[Records from a data source]
============

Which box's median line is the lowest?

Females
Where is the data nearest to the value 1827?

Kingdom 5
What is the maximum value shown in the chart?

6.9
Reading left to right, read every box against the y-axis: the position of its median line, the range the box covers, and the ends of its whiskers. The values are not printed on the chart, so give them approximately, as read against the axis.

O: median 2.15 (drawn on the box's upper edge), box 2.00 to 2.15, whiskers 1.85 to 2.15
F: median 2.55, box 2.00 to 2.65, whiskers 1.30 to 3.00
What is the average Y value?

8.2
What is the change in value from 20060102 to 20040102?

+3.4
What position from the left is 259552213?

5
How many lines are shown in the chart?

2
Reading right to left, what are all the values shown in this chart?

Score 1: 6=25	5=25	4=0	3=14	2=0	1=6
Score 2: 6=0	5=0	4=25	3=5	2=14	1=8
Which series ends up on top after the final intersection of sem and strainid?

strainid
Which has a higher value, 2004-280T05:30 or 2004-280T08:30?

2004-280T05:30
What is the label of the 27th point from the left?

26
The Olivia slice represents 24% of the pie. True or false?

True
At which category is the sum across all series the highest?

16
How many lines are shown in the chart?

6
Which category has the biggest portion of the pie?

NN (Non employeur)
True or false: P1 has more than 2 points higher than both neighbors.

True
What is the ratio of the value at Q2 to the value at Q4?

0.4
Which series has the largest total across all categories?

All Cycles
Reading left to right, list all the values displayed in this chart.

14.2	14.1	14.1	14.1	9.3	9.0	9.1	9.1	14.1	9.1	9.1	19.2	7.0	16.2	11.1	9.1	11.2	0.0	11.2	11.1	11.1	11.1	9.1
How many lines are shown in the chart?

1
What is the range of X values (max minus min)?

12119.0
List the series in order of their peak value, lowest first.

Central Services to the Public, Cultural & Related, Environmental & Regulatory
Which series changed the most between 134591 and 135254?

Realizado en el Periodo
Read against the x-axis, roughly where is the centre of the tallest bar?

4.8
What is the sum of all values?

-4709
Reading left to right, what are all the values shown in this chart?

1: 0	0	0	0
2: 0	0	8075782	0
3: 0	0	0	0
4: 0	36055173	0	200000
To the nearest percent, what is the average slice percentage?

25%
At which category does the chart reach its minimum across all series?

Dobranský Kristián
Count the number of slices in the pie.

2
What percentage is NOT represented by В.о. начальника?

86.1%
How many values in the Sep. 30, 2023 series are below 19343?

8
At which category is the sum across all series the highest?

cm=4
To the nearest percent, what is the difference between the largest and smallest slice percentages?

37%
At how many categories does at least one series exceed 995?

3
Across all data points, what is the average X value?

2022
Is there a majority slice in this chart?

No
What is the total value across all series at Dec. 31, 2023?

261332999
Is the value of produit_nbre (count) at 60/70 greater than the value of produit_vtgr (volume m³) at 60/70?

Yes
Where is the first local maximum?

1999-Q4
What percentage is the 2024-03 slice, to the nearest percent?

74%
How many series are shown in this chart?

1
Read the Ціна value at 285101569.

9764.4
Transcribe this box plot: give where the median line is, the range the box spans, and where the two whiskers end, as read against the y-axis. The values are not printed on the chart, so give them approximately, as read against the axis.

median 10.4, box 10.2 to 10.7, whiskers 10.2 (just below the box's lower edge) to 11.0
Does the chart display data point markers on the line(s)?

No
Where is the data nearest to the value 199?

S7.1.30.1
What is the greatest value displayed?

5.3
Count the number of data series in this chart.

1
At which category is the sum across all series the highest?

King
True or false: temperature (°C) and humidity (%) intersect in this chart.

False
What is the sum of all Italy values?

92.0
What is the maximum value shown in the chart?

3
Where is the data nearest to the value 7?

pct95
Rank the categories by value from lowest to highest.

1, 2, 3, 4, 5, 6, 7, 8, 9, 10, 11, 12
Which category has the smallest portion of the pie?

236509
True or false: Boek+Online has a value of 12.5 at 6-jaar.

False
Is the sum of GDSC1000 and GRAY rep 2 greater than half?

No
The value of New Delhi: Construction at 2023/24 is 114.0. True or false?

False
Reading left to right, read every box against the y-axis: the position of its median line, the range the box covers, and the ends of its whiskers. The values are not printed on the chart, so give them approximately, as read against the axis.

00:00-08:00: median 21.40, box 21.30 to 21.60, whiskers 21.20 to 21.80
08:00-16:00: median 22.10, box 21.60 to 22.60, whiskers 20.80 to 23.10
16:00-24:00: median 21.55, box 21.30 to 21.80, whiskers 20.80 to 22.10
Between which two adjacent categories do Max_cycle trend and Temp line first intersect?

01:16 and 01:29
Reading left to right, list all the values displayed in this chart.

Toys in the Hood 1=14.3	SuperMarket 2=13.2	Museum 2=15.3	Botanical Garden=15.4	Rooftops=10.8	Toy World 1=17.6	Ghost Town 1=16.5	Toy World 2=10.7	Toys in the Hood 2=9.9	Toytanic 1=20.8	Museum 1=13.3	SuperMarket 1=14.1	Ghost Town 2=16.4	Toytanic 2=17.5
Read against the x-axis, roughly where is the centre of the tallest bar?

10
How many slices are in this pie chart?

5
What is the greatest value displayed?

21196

============

Revise the data above by changing each "Reading left to right" to "Going from left to right". Leave everything else unchanged.

Which box's median line is the lowest?

Females
Where is the data nearest to the value 1827?

Kingdom 5
What is the maximum value shown in the chart?

6.9
Going from left to right, read every box against the y-axis: the position of its median line, the range the box covers, and the ends of its whiskers. The values are not printed on the chart, so give them approximately, as read against the axis.

O: median 2.15 (drawn on the box's upper edge), box 2.00 to 2.15, whiskers 1.85 to 2.15
F: median 2.55, box 2.00 to 2.65, whiskers 1.30 to 3.00
What is the average Y value?

8.2
What is the change in value from 20060102 to 20040102?

+3.4
What position from the left is 259552213?

5
How many lines are shown in the chart?

2
Reading right to left, what are all the values shown in this chart?

Score 1: 6=25	5=25	4=0	3=14	2=0	1=6
Score 2: 6=0	5=0	4=25	3=5	2=14	1=8
Which series ends up on top after the final intersection of sem and strainid?

strainid
Which has a higher value, 2004-280T05:30 or 2004-280T08:30?

2004-280T05:30
What is the label of the 27th point from the left?

26
The Olivia slice represents 24% of the pie. True or false?

True
At which category is the sum across all series the highest?

16
How many lines are shown in the chart?

6
Which category has the biggest portion of the pie?

NN (Non employeur)
True or false: P1 has more than 2 points higher than both neighbors.

True
What is the ratio of the value at Q2 to the value at Q4?

0.4
Which series has the largest total across all categories?

All Cycles
Going from left to right, list all the values displayed in this chart.

14.2	14.1	14.1	14.1	9.3	9.0	9.1	9.1	14.1	9.1	9.1	19.2	7.0	16.2	11.1	9.1	11.2	0.0	11.2	11.1	11.1	11.1	9.1
How many lines are shown in the chart?

1
What is the range of X values (max minus min)?

12119.0
List the series in order of their peak value, lowest first.

Central Services to the Public, Cultural & Related, Environmental & Regulatory
Which series changed the most between 134591 and 135254?

Realizado en el Periodo
Read against the x-axis, roughly where is the centre of the tallest bar?

4.8
What is the sum of all values?

-4709
Going from left to right, what are all the values shown in this chart?

1: 0	0	0	0
2: 0	0	8075782	0
3: 0	0	0	0
4: 0	36055173	0	200000
To the nearest percent, what is the average slice percentage?

25%
At which category does the chart reach its minimum across all series?

Dobranský Kristián
Count the number of slices in the pie.

2
What percentage is NOT represented by В.о. начальника?

86.1%
How many values in the Sep. 30, 2023 series are below 19343?

8
At which category is the sum across all series the highest?

cm=4
To the nearest percent, what is the difference between the largest and smallest slice percentages?

37%
At how many categories does at least one series exceed 995?

3
Across all data points, what is the average X value?

2022
Is there a majority slice in this chart?

No
What is the total value across all series at Dec. 31, 2023?

261332999
Is the value of produit_nbre (count) at 60/70 greater than the value of produit_vtgr (volume m³) at 60/70?

Yes
Where is the first local maximum?

1999-Q4
What percentage is the 2024-03 slice, to the nearest percent?

74%
How many series are shown in this chart?

1
Read the Ціна value at 285101569.

9764.4
Transcribe this box plot: give where the median line is, the range the box spans, and where the two whiskers end, as read against the y-axis. The values are not printed on the chart, so give them approximately, as read against the axis.

median 10.4, box 10.2 to 10.7, whiskers 10.2 (just below the box's lower edge) to 11.0
Does the chart display data point markers on the line(s)?

No
Where is the data nearest to the value 199?

S7.1.30.1
What is the greatest value displayed?

5.3
Count the number of data series in this chart.

1
At which category is the sum across all series the highest?

King
True or false: temperature (°C) and humidity (%) intersect in this chart.

False
What is the sum of all Italy values?

92.0
What is the maximum value shown in the chart?

3
Where is the data nearest to the value 7?

pct95
Rank the categories by value from lowest to highest.

1, 2, 3, 4, 5, 6, 7, 8, 9, 10, 11, 12
Which category has the smallest portion of the pie?

236509
True or false: Boek+Online has a value of 12.5 at 6-jaar.

False
Is the sum of GDSC1000 and GRAY rep 2 greater than half?

No
The value of New Delhi: Construction at 2023/24 is 114.0. True or false?

False
Going from left to right, read every box against the y-axis: the position of its median line, the range the box covers, and the ends of its whiskers. The values are not printed on the chart, so give them approximately, as read against the axis.

00:00-08:00: median 21.40, box 21.30 to 21.60, whiskers 21.20 to 21.80
08:00-16:00: median 22.10, box 21.60 to 22.60, whiskers 20.80 to 23.10
16:00-24:00: median 21.55, box 21.30 to 21.80, whiskers 20.80 to 22.10
Between which two adjacent categories do Max_cycle trend and Temp line first intersect?

01:16 and 01:29
Going from left to right, list all the values displayed in this chart.

Toys in the Hood 1=14.3	SuperMarket 2=13.2	Museum 2=15.3	Botanical Garden=15.4	Rooftops=10.8	Toy World 1=17.6	Ghost Town 1=16.5	Toy World 2=10.7	Toys in the Hood 2=9.9	Toytanic 1=20.8	Museum 1=13.3	SuperMarket 1=14.1	Ghost Town 2=16.4	Toytanic 2=17.5
Read against the x-axis, roughly where is the centre of the tallest bar?

10
How many slices are in this pie chart?

5
What is the greatest value displayed?

21196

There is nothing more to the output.